== Required actions ==
a - Answer these questions from the text on feature leakage:
(i) In the table, what does the "What Happens" column give for full-series normalization?
(ii) In the AR(1) data example, what number multiplies `y[t-1]`?
(iii) In the correct pandas rolling example, what call comes before rolling?
b - Extend the text on feature leakage from its final line onward.

== Document section ==
>> Start

These features inherently use future information and cannot be fixed.

Feature Type	Why It Leaks	What Happens
Centered rolling	Uses `y[t+1], y[t+2]...`	Model “sees” future
Full-series normalization	Mean/std include test	Test distribution leaked
Target encoding (full)	Test targets in encoding	Direct target leakage
Cross-validation leakage	KFold shuffles time	Future in training
Forward-looking indicators	Any `y[t+k]` for k>0	Crystal ball

How Leakage Manifests:

# Generate high-persistence AR(1) data
np.random.seed(42)
y = np.zeros(500)
for t in range(1, 500):
    y[t] = 0.95 * y[t-1] + np.random.normal()

# 🚫 LEAKY FEATURE: Rolling mean includes current value
X_leaky = pd.DataFrame({
    'rolling_mean': pd.Series(y).rolling(5).mean()  # Uses y[t]!
})

# Train/test split
X_train, y_train = X_leaky.iloc[:400], y[:400]
X_test, y_test = X_leaky.iloc[400:], y[400:]

# Model will appear to perform impossibly well on test set
# because X_test features contain y_test information

Common Mistakes by Category¶

1. Pandas Rolling Window Traps¶

# Trap 1: Default includes current value
df['bad1'] = df['y'].rolling(5).mean()  # y[t-4:t+1].mean(), includes t

# Trap 2: center=True uses both sides
df['bad2'] = df['y'].rolling(5, center=True).mean()  # y[t-2:t+3]

# Trap 3: min_periods allows partial windows at start (ok), but still includes t
df['bad3'] = df['y'].rolling(5, min_periods=1).mean()  # still includes t

# ✅ CORRECT: shift(1) BEFORE rolling
df['good'] = df['y'].shift(1).rolling(5, min_periods=1).mean()

2. Sklearn Transformer Pitfalls¶

from sklearn.preprocessing import StandardScaler

# 🚫 WRONG: Fit on all data
scaler = StandardScaler()
X_scaled = scaler.fit_transform(X)  # Uses mean/std of entire dataset
X_train_scaled = X_scaled[:split_idx]  # Test info leaked into training!

# ✅ CORRECT: Fit on training only
scaler = StandardScaler()
scaler.fit(X_train)  # Only training statistics
X_train_scaled = scaler.transform(X_train)
X_test_scaled = scaler.transform(X_test)  # Apply training statistics

3. GroupBy Aggregation Leakage¶

# 🚫 WRONG: Group statistics include all data
df['sector_mean'] = df.groupby('sector')['returns'].transform('mean')

>> End

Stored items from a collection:
>> Start

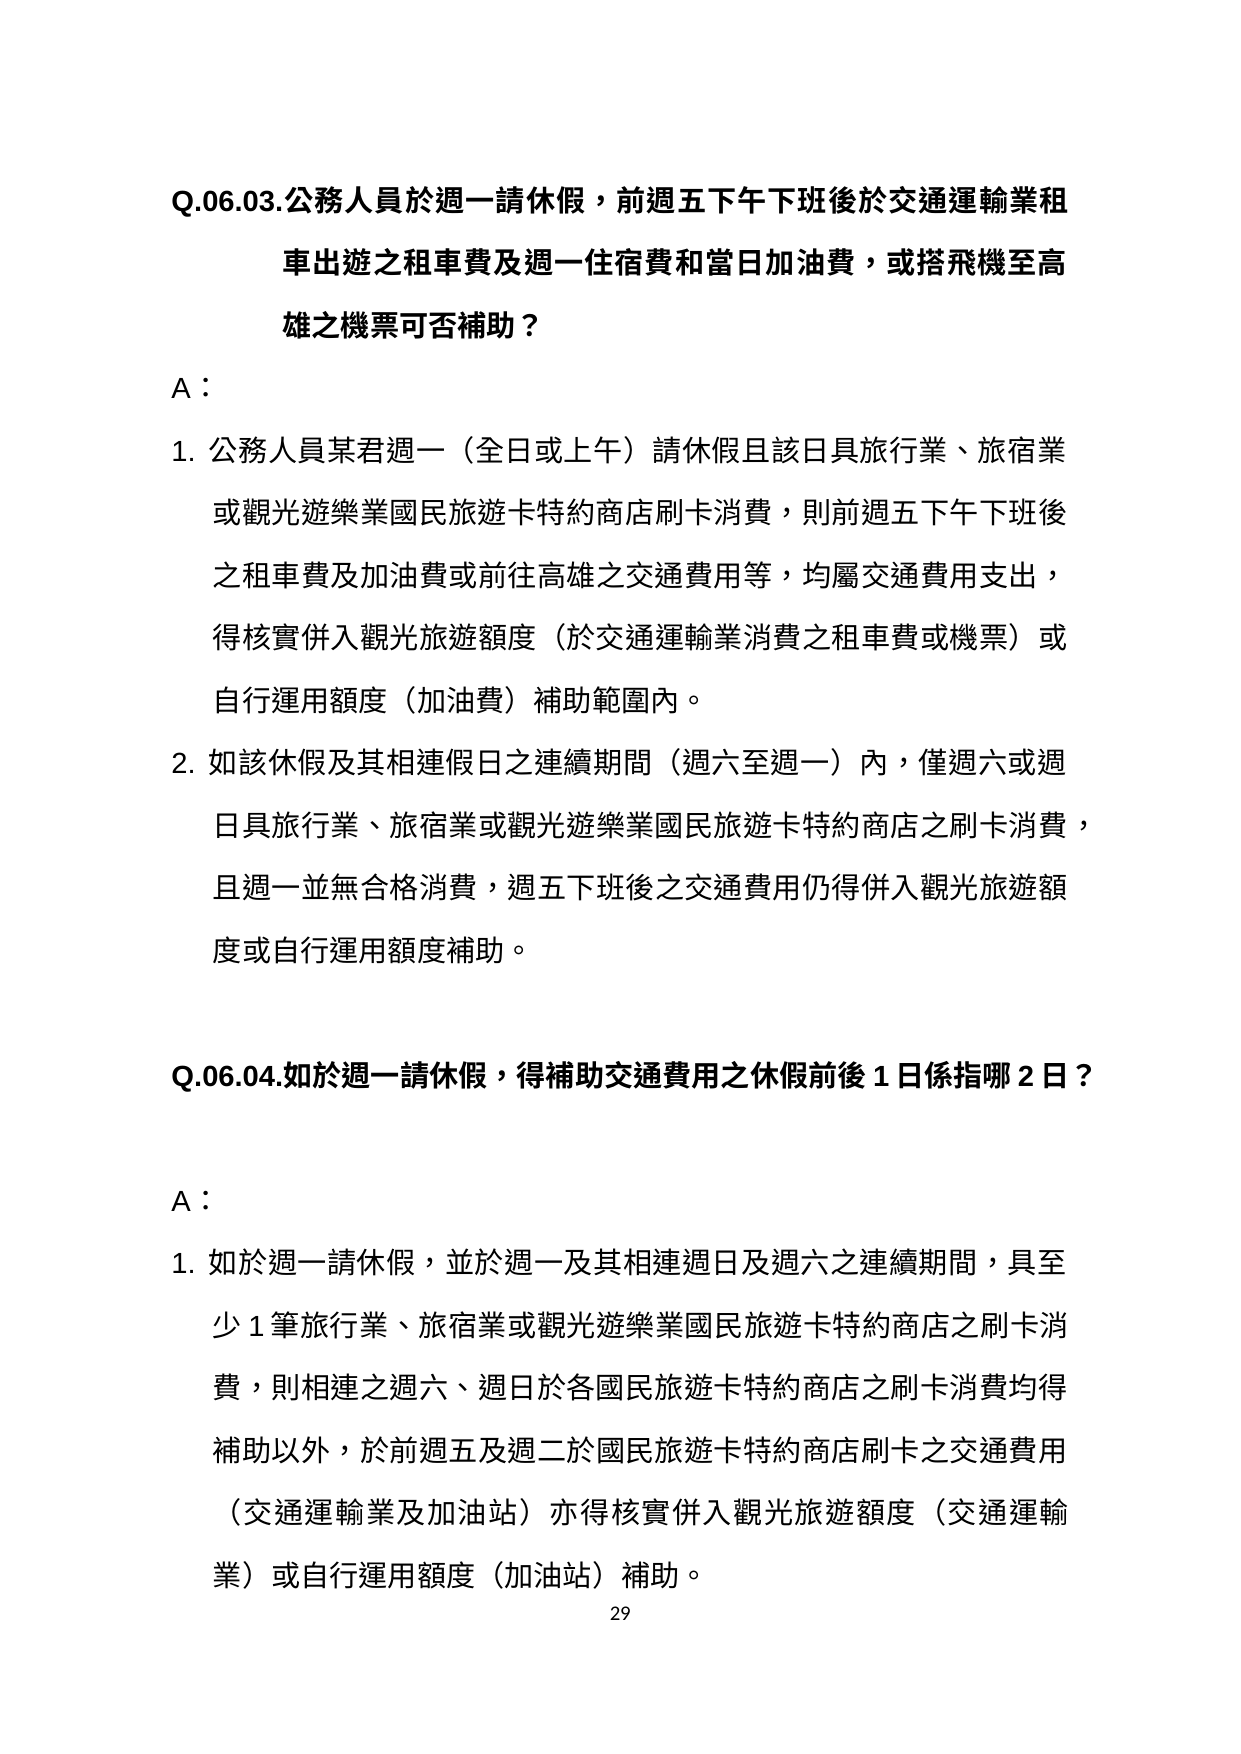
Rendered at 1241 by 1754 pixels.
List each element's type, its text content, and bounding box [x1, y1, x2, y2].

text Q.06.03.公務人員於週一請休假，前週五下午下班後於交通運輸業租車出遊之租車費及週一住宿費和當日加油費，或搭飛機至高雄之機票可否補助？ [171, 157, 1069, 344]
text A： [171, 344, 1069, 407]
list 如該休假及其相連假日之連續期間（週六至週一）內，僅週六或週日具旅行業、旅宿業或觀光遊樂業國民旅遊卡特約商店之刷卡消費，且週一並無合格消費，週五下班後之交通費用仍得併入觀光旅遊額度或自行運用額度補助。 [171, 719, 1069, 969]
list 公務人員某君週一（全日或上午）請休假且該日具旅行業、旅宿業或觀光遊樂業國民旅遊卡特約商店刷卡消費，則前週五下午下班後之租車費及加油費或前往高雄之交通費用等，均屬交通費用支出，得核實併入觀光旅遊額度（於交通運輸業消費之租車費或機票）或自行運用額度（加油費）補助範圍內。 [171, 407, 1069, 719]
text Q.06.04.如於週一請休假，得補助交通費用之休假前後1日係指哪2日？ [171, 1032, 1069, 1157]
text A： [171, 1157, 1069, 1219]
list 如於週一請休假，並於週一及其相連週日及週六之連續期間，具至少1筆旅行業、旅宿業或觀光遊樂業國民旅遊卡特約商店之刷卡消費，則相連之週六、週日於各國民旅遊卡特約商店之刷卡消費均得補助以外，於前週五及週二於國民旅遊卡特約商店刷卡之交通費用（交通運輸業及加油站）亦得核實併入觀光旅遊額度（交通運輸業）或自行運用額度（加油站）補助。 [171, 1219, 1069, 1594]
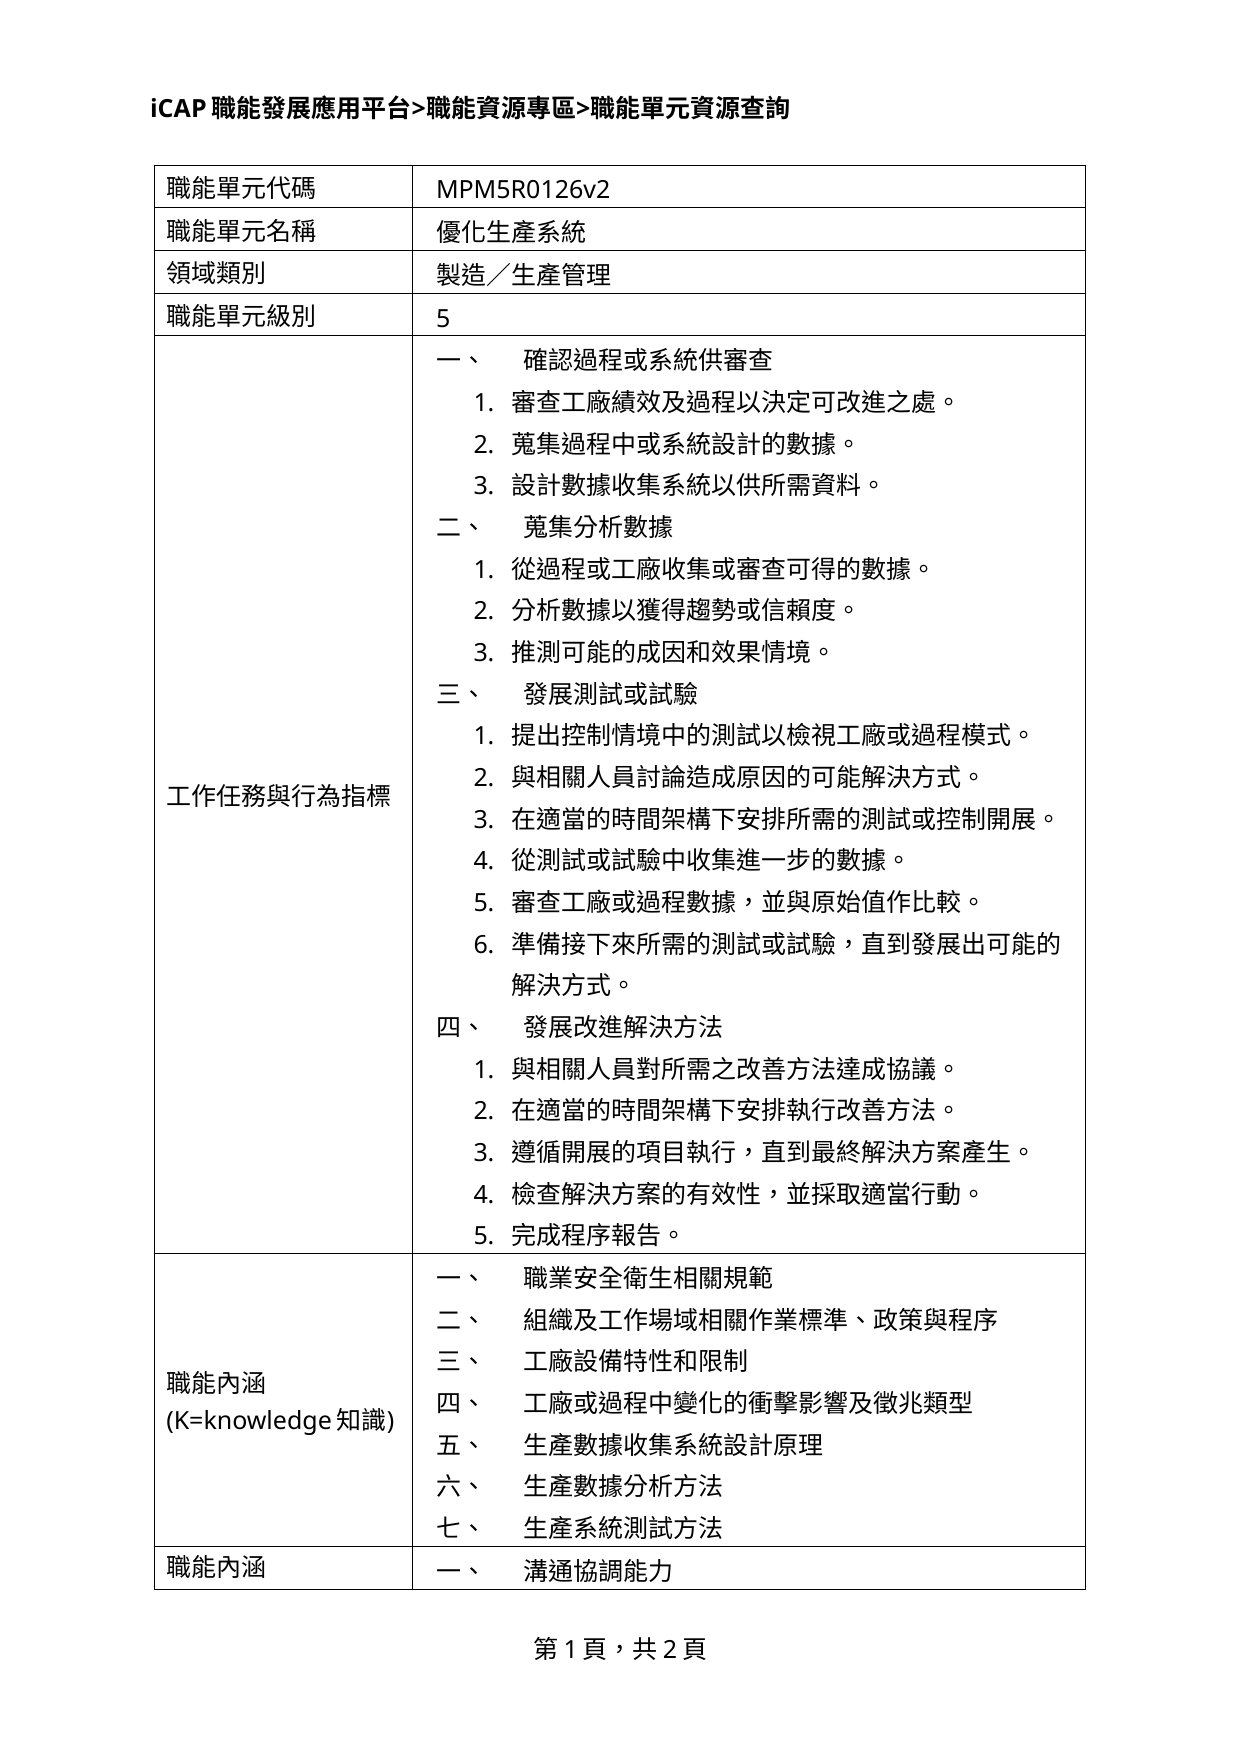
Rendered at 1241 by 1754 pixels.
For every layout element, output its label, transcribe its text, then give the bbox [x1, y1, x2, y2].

>> End

== Results of the tasks ==
a -
(i) Test distribution leaked
(ii) 0.95
(iii) shift(1)

b -
# If sector appears in both train and test, test values contaminate training

# ✅ CORRECT: Compute on training, merge to full
train_sector_means = df.loc[train_idx].groupby('sector')['returns'].mean()
df['sector_mean'] = df['sector'].map(train_sector_means)

4. Technical Indicators Leakage¶

# Many TA-Lib indicators are fine, but some use future data

# ⚠️ CHECK: Does the indicator use future values?
# - MACD, RSI, Bollinger: Safe (backward-looking)
# - Pivot Points: Often calculated for "today" using "today's" HLOC
#   → Safe if using previous day's HLOC

# ✅ SAFE RSI (standard implementation is backward-looking)
import talib
df['RSI'] = talib.RSI(df['close'].shift(1), timeperiod=14)  # shift for safety

Validation: How to Detect Leakage¶

Method 1: Shuffled Target Test¶

The gold standard. If your model beats a shuffled target, you have leakage.

from temporalcv import gate_signal_verification

result = gate_signal_verification(
    model=your_model,
    X=X_train,
    y=y_train,
    n_shuffles=5,
    random_state=42
)

if result.status == "HALT":
    print("LEAKAGE DETECTED!")
    print(f"Real MAE: {result.real_mae:.4f}")
    print(f"Shuffled MAE: {result.shuffled_mae:.4f}")
    # Model performs nearly as well on shuffled target
    # → Features encode target position, not predictive signal

Method 2: Too-Good-to-Be-True Check¶

If you’re beating persistence by >20% on high-persistence data, investigate.

from temporalcv import compute_mase, compute_acf

# Check persistence level
acf1 = compute_acf(y_train, max_lag=1)[1]  # ACF at lag 1
if acf1 > 0.9:
    print(f"High persistence series (ACF(1)={acf1:.2f})")

# If MASE < 0.8 on high-persistence data, be suspicious
mase = compute_mase(predictions, actuals, y_train)
if mase < 0.8 and acf1 > 0.9:
    print("WARNING: Suspiciously good performance")
    print("Run gate_signal_verification() before proceeding")

Method 3: Horizon Consistency Check¶

If h=1 is dramatically better than h=2,3,4, you may have gap issues.

# If gap=0, the h=1 prediction can "see" y[t] in features
# Compare performance across horizons
mase_h1 = compute_mase(preds_h1, actuals_h1, y_train)
mase_h4 = compute_mase(preds_h4, actuals_h4, y_train)

if mase_h1 < 0.5 * mase_h4:
    print("WARNING: h=1 >> h=4 suggests gap enforcement issue")

Safe Feature Engineering Checklist¶

Before using any feature, verify:

No future data: Feature at time t uses only data from [0, t-gap]
Shift before rolling: df['x'].shift(1).rolling(...) not df['x'].rolling(...)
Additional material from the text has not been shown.